Кухня была обширной и поразила меня наличием в ней мусоропровода. Этого не было в заводе ни в одном из знакомых мне домов. А тут — круглая колонна в углу и в ней люк с крышкой, куда можно выбрасывать мусор. Чудеса. Возможно, потому что дом, несмотря на его грандиозность, был малолюдным, а может, потому, что дворники тогда работали на совесть, мусоропровод был чистым, никаких посторонних запахов не ощущалось, и мне всё это казалось большим достижением домостроительной мысли.
Я всегда была убеждена, что дом ─ это вовсе не стены и потолки, не комфорт или отсутствие оного. Дом, если в нём жить всерьёз и надолго, становится почти одушевлённым существом. И если хозяева любят его и обихаживают, он платит им любовью, помогает, заботится. В таком доме половицы не скрипят, лестницы не рушатся, из окон не дует. Дом профессора Царевича, видимо, любил своего ушедшего хозяина, и дух его остался в нём. Наверное, дом, в конце концов, принял и появление Тэт, сочувствовал ей в её потере, а потому был благосклонен и ко мне, призванной помочь овдовевшей хозяйке. Мне было в нём уютно.

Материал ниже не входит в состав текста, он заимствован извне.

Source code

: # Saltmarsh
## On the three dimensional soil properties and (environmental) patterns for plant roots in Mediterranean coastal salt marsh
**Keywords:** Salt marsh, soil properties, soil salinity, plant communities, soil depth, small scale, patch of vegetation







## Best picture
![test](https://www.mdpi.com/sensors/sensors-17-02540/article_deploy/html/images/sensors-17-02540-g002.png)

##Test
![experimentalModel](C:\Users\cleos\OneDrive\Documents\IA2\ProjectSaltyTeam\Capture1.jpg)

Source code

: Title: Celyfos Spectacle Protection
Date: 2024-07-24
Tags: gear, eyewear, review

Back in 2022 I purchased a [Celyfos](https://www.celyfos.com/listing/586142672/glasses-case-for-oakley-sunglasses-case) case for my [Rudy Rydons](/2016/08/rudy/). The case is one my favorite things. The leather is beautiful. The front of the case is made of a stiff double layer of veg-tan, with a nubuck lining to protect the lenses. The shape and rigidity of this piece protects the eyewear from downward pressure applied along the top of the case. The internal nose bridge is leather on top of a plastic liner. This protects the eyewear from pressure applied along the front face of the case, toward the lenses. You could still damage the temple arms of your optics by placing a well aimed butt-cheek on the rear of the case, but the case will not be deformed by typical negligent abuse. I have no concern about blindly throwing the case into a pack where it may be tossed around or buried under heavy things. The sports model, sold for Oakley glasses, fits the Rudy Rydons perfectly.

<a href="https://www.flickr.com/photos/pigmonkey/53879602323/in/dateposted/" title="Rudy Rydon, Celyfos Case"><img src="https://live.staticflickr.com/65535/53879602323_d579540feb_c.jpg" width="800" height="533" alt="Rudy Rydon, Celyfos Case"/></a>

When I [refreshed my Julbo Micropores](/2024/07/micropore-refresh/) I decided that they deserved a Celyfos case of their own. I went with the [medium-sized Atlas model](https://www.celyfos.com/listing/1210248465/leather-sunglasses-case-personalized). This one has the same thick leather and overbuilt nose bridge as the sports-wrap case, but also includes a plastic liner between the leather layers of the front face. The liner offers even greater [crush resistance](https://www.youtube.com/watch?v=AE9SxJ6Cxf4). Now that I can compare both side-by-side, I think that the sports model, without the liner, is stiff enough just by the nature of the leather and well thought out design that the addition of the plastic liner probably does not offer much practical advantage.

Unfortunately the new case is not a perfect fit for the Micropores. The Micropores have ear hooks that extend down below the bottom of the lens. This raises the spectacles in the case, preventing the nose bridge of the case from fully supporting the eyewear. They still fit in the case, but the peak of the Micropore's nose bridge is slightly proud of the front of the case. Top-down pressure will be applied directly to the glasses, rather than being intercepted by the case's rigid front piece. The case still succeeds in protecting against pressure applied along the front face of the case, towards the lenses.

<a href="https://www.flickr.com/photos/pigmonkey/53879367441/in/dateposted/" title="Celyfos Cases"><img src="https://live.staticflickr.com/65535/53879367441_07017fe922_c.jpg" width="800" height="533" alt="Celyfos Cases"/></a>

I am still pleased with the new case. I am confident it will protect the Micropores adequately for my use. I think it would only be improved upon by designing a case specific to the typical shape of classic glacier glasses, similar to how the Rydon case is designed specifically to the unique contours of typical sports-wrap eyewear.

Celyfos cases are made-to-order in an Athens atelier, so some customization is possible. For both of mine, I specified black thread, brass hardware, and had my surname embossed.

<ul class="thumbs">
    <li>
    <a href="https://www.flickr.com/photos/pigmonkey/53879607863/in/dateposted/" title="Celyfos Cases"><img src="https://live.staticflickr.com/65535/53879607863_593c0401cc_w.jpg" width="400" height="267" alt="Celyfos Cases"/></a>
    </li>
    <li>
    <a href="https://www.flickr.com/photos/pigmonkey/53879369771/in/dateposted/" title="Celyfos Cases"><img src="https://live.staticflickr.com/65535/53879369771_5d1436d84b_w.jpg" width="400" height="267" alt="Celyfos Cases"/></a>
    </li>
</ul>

Тэт работала в НИИ технической информации, в отделе по составлению каталогов, но о своей работе почти не говорила. Правда, у нас вообще не было доверительных разговоров. Мне казалось, что мои студенческие дела никак не могут быть интересны Тэт, даме пожилой и суровой. Поэтому дружбы у нас не возникло, но сосуществовали мы вполне мирно. Мы и расстались без особого сожаления, когда пришла пора расстаться. А пора пришла через год. Света закончила школу и должна была приехать в Москву, поступать в институт. Я уехала из профессорского дома в восемнадцать лет, чтобы не появляться там никогда больше. Но до сих пор я его помню, благодарна ему.